The children, dressed in their matching uniforms, ran down the street with lunchboxes in hand. Skipping and laughing, they pointed at the tiny airplane flying high above. Some stopped for a moment and stared, others waved towards the clear August sunrise. Mustn’t be late for class! Dutifully, they all held hands and crossed the street together.
Jason W. Seaman
Dark Side of the Pill
I remember once at a rave when Matt took three and a half Ecstasy pills. For about an hour he was dancing and having fun; then he just sat down and started to turn red and swell up and choke. We thought we had lost him, but he came off it and lived to party some more!
Pleasant Valley High School
One Hundred Proof
Brothers Bertram and Tilzer Pinkowitz kept illegal stills in backwoods Magalia, distilling a serious whiskey beloved by all the locals save for two self-appointed guardians of morality who decided to shoot holes in the barrels of booze one wintry morning. Too early, it turned out, as they were found at dawn, rifles pointed in frozen poses, still killing.
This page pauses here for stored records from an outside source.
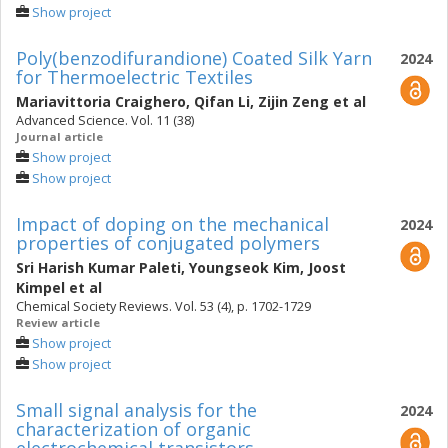
Show project
Poly(benzodifurandione) Coated Silk Yarn
2024
for Thermoelectric Textiles
Mariavittoria Craighero
,
Qifan Li
,
Zijin Zeng
et al
Advanced Science. Vol. 11 (38)
Journal article
Show project
Show project
Impact of doping on the mechanical
2024
properties of conjugated polymers
Sri Harish Kumar Paleti
,
Youngseok Kim
,
Joost
Kimpel
et al
Chemical Society Reviews. Vol. 53 (4), p. 1702-1729
Review article
Show project
Show project
Small signal analysis for the
2024
characterization of organic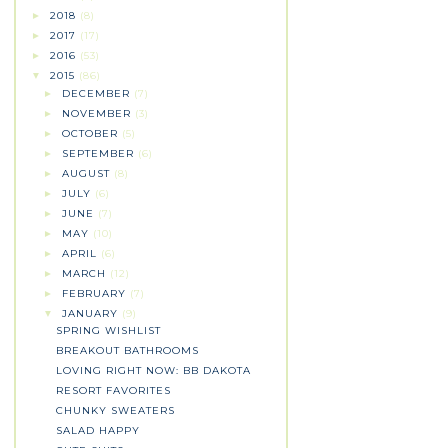
2018
(8)
►
2017
(17)
►
2016
(53)
►
2015
(86)
▼
DECEMBER
(7)
►
NOVEMBER
(3)
►
OCTOBER
(5)
►
SEPTEMBER
(6)
►
AUGUST
(8)
►
JULY
(6)
►
JUNE
(7)
►
MAY
(10)
►
APRIL
(6)
►
MARCH
(12)
►
FEBRUARY
(7)
►
JANUARY
(9)
▼
SPRING WISHLIST
BREAKOUT BATHROOMS
LOVING RIGHT NOW: BB DAKOTA
RESORT FAVORITES
CHUNKY SWEATERS
SALAD HAPPY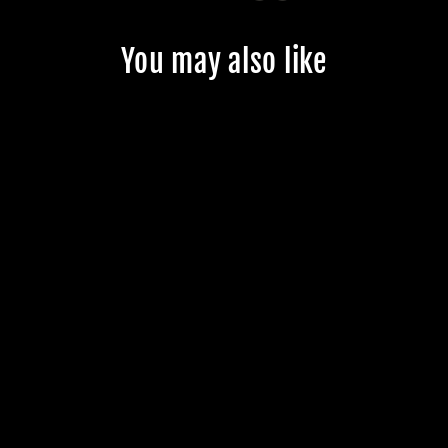
You may also like
CUSTOM
JMKRIDE
FREESKATES -
CUSTOMER'S
PRODUCT WITH
PRICE 141.99
$141.99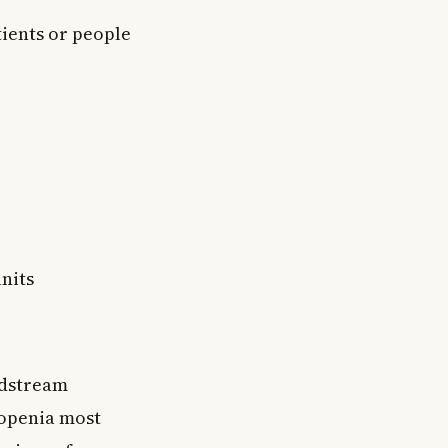
ients or people
units
oodstream
ropenia most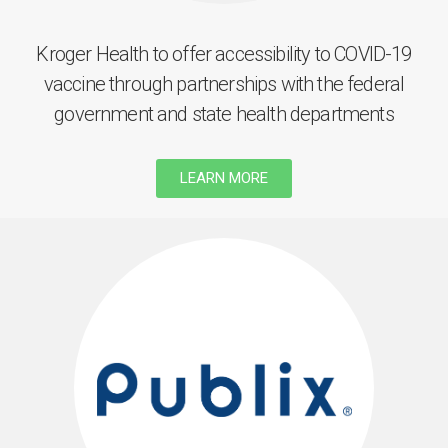
Kroger Health to offer accessibility to COVID-19
vaccine through partnerships with the federal
government and state health departments
LEARN MORE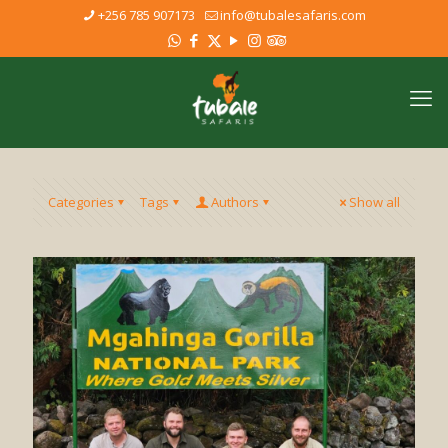
+256 785 907173
info@tubalesafaris.com
Categories
Tags
Authors
Show all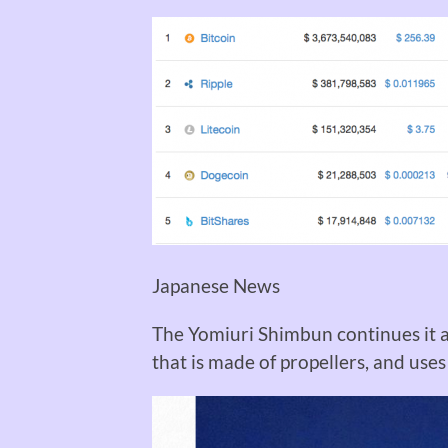
Japanese News
The Yomiuri Shimbun
continues it a
that is made of propellers, and use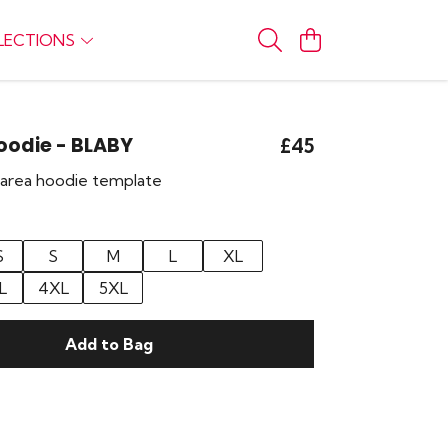
LECTIONS
Hoodie - BLABY
£45
r area hoodie template
S
S
M
L
XL
L
4XL
5XL
Add to Bag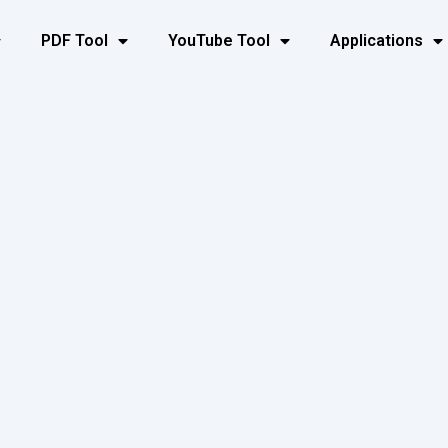
PDF Tool
YouTube Tool
Applications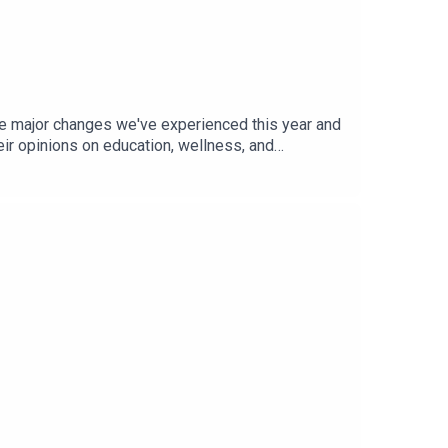
he major changes we've experienced this year and
eir opinions on education, wellness, and
 some of these topics in more detail. So if you’re
ited, and interviewed/hosted by: Kat
Episode cover background image by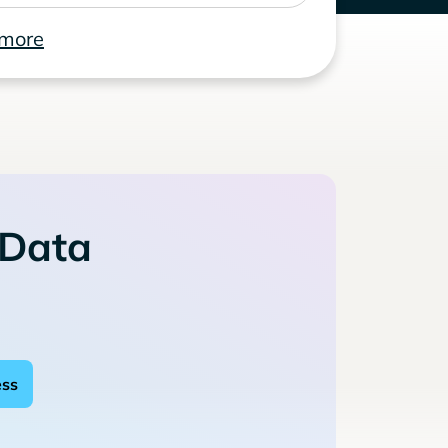
 more
 Data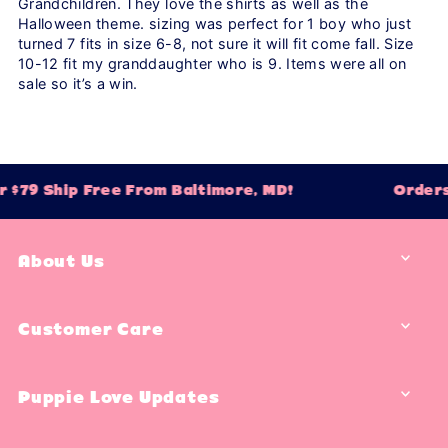
Grandchildren. They love the shirts as well as the
Halloween theme. sizing was perfect for 1 boy who just
turned 7 fits in size 6-8, not sure it will fit come fall. Size
10-12 fit my granddaughter who is 9. Items were all on
sale so it’s a win.
 $79 Ship Free From Baltimore, MD!
Orders
About Us
Customer Care
Puppie Love Updates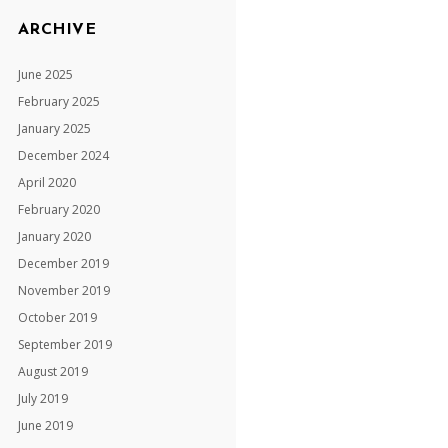
ARCHIVE
June 2025
February 2025
January 2025
December 2024
April 2020
February 2020
January 2020
December 2019
November 2019
October 2019
September 2019
August 2019
July 2019
June 2019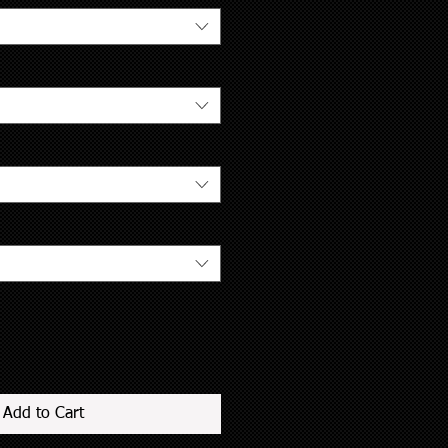
Add to Cart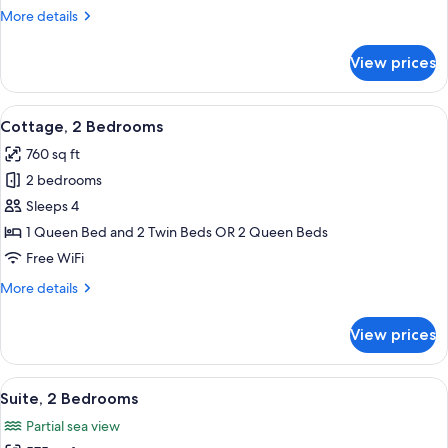
More
More details
details
for
View prices
Cottage,
1
Bedroom
View
A view from a window overlooking a po
9
Cottage, 2 Bedrooms
all
760 sq ft
photos
2 bedrooms
for
Cottage,
Sleeps 4
2
1 Queen Bed and 2 Twin Beds OR 2 Queen Beds
Bedrooms
Free WiFi
More
More details
details
for
View prices
Cottage,
2
Bedrooms
View
A hotel room with two beds, a nightst
4
Suite, 2 Bedrooms
all
Partial sea view
photos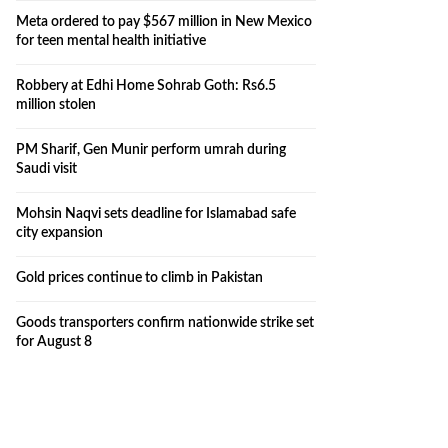
Meta ordered to pay $567 million in New Mexico
for teen mental health initiative
Robbery at Edhi Home Sohrab Goth: Rs6.5
million stolen
PM Sharif, Gen Munir perform umrah during
Saudi visit
Mohsin Naqvi sets deadline for Islamabad safe
city expansion
Gold prices continue to climb in Pakistan
Goods transporters confirm nationwide strike set
for August 8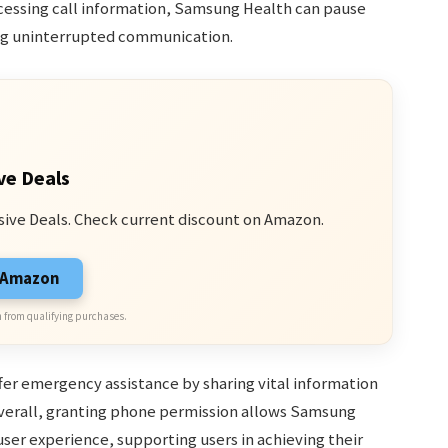
ccessing call information, Samsung Health can pause
ring uninterrupted communication.
ve Deals
sive Deals. Check current discount on Amazon.
n Amazon
 from qualifying purchases.
fer emergency assistance by sharing vital information
erall, granting phone permission allows Samsung
user experience, supporting users in achieving their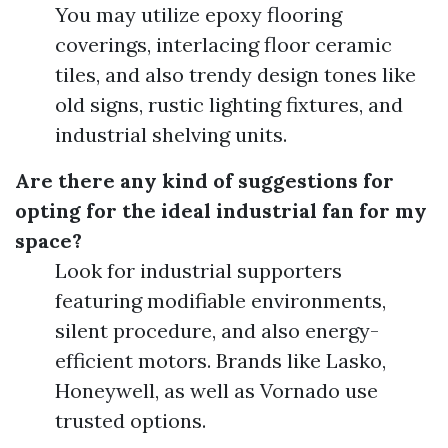
You may utilize epoxy flooring
coverings, interlacing floor ceramic
tiles, and also trendy design tones like
old signs, rustic lighting fixtures, and
industrial shelving units.
Are there any kind of suggestions for
opting for the ideal industrial fan for my
space?
Look for industrial supporters
featuring modifiable environments,
silent procedure, and also energy-
efficient motors. Brands like Lasko,
Honeywell, as well as Vornado use
trusted options.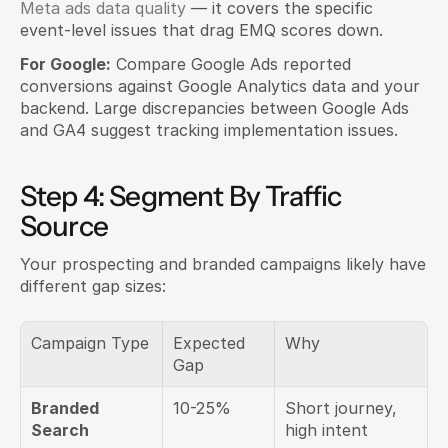
Meta ads data quality
 — it covers the specific 
event-level issues that drag EMQ scores down.
For Google:
 Compare Google Ads reported 
conversions against Google Analytics data and your 
backend. Large discrepancies between Google Ads 
and GA4 suggest tracking implementation issues.
Step 4: Segment By Traffic 
Source
Your prospecting and branded campaigns likely have 
different gap sizes:
Campaign Type
Expected 
Why
Gap
Branded 
10-25%
Short journey, 
Search
high intent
The breathtaking, exquisite sky, bright with stars, cosmos pulsing, is a crazy quilt wrapping the earth in heavenly splendor. David and Sandra, enveloped in down, declaring eternal devotion, assume kismet can be controlled with a kiss.
Sunrise. David forgot the coffee. Sandra needs a smoke. There’s bugs. The expressway home to separate apartments, mainline to reality, isn’t fast enough.
Still Life With Redneck
Fuck! Well, ain’t that the first word the kid had to learn. Daddy says it all the time. Like father, like son. Can’t wait till the damned kid is out fixing the Camaro, Coors in hand, getting it ready for some hot date with his cousin or some shit. What the hell was I thinking?
“Take the micropipette and suck out the old egg nucleus.”
Howard’s eyes burned from Dr. Robac’s putrid cigar. “Please, I’ll heave.”
“Sorry. Now take the other pipette and approach the egg center. Easy does it.”
Through the microscope Howard directed the pipette tip to the donut hole.
“Depress the plunger evenly. … Baby, it’s in!”
“My son!” Howard cried.
They stood together overlooking the once beautiful valley. A swath of devastation and the screams of the anguished marked what had once been a thriving dairy. In the distance, they could hear the First Army and Red Cross helicopters arriving.
“Some heifers just go bad,” Andrea said, as if this explained it all. “There’s one in every herd.”
Sitting in the yard. No rake. Staring at the barbed wire on top of the gate. Beyond, the line “es mi familia” and friends. I’m hoping that this nightmare will end. This manure “es serio” isn’t a dream. I’m hearing inmates dying. I’m hearing their last screams. It’s making me sick, surrounded by bars and walls made of bricks.
Tom Waits, and So Does Venus
Skinny Tom Moon hung low, discrete, at horizon happy hour. Venus, blinkin’ her good eye, muttered, “Damn. I suppose you’re off with those superstars for the night, leavin’ me nothin’ but the same old twinkle-twinkle shit.” They both sighed, knowin’ nothin’ could be done, but that in a few nights she’d be lyin’ right between his horns.